Há 88 anos, em 28 de julho de 1938, Virgulino Ferreira da Silva, o Lampião, Maria Bonita e outros nove integrantes do bando foram mortos durante uma ação da força volante de Alagoas na Grota do Angico, em Sergipe. Quase nove décadas depois, o trajeto percorrido pelos cangaceiros continua atraindo pessoas de diferentes partes do país. Turistas embarcam em Piranhas, no Sertão de Alagoas, atravessam o Velho Chico e seguem por uma trilha de pedras e vegetação da Caatinga até o local onde ocorreu o ataque que marcou o fim do chamado rei do cangaço.

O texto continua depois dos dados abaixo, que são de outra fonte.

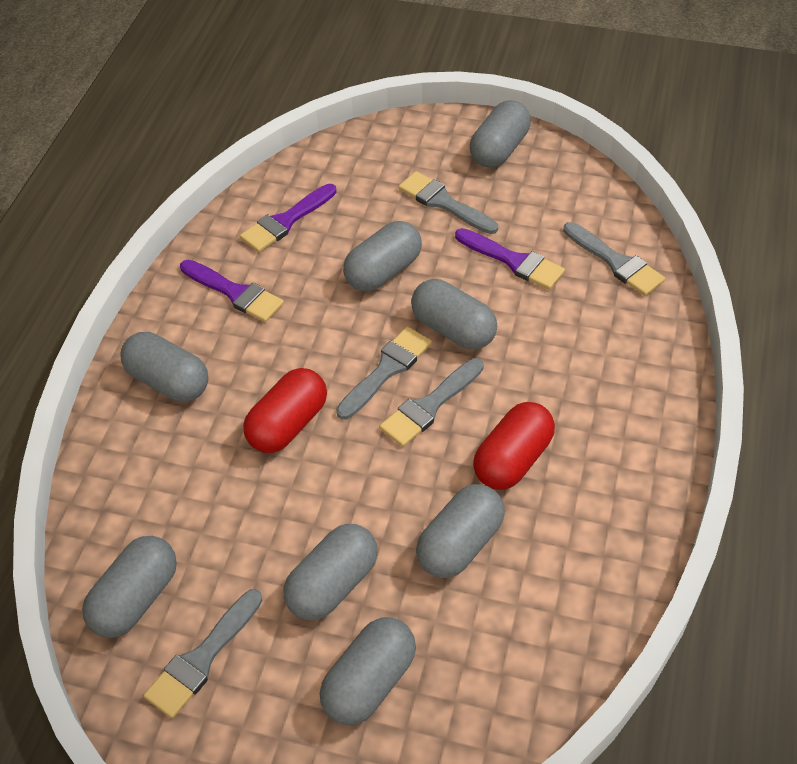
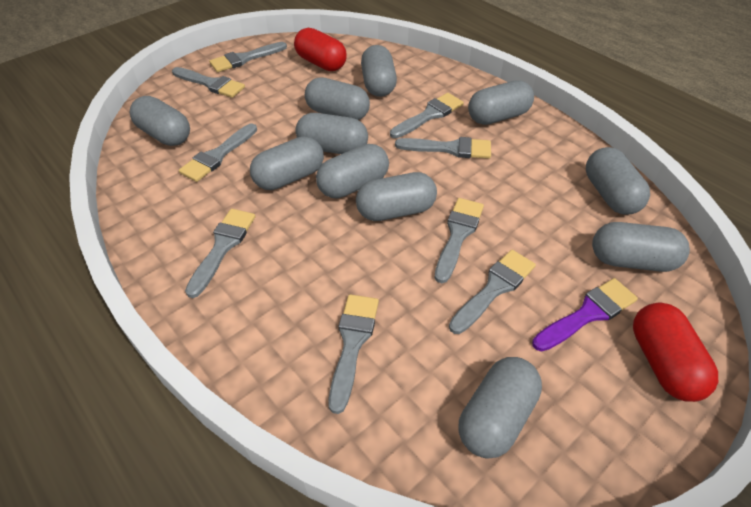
grey brush: 5 -> 9
grey capsule: 8 -> 11
purple brush: 3 -> 1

Foi para Piranhas que as cabeças de Lampião, Maria Bonita e dos outros integrantes do grupo mortos na Grota do Angico foram levadas após a emboscada. O percurso até o local começa de catamarã. Durante a navegação, guias contam histórias da ocupação da região, das antigas canoas de tolda e dos personagens envolvidos nos últimos momentos do bando.
Um desses relatos é apresentado por Célio Rodrigues, marinheiro que conduz visitantes pelo São Francisco. Segundo ele, dois de seus tios participaram involuntariamente da história ao serem torturados pela força volante e obrigados a revelar onde Lampião estava escondido. “Foi daqui que meus tios, Durval e Pedro, foram torturados pela volante do tenente João Bezerra. Quarenta e oito homens os torturaram e os levaram até onde Lampião estava”, contou.
O desembarque acontece na margem sergipana do rio, em Canindé de São Francisco. A partir dali, os visitantes enfrentam uma caminhada de aproximadamente 700 metros pela Caatinga. A distância parece pequena, mas o terreno íngreme, formado por pedras e obstáculos naturais, torna o percurso desafiador. A área é protegida e integra a chamada Rota do Cangaço.
A turista Ednaide Pimenta sentiu o esforço nas pernas, mas continuou até o final. “O coração fica mais ou menos porque sou hipertensa. Agora, as pernas é que são o pior. Estão bambas. Essa trilha não é moleza, não. Mas, como sou do Sertão da Bahia, estou meio acostumada”, brincou. Para ela, conhecer pessoalmente o cenário ajuda a compreender uma parte importante da história brasileira. “É importantíssimo que isso seja divulgado e ensinado nas escolas”, afirmou.
Já o servidor público Rafael Holanda também sofreu durante a subida. A vontade de conhecer o lugar, porém, foi maior que o cansaço. “É para quem tem vontade de conhecer a história. Foi uma realização. Eu estudei história nos livros”, disse.
O panorama político e cultural do cangaço segue sendo tema de debates e estudos no Brasil, especialmente no Nordeste, onde a figura de Lampião é vista tanto como bandido quanto como herói popular. A Rota do Cangaço, ao preservar a memória dos últimos passos do bando, contribui para o turismo histórico e para a valorização da cultura sertaneja, incluindo o xaxado, dança típica que mantém viva a alma do Sertão.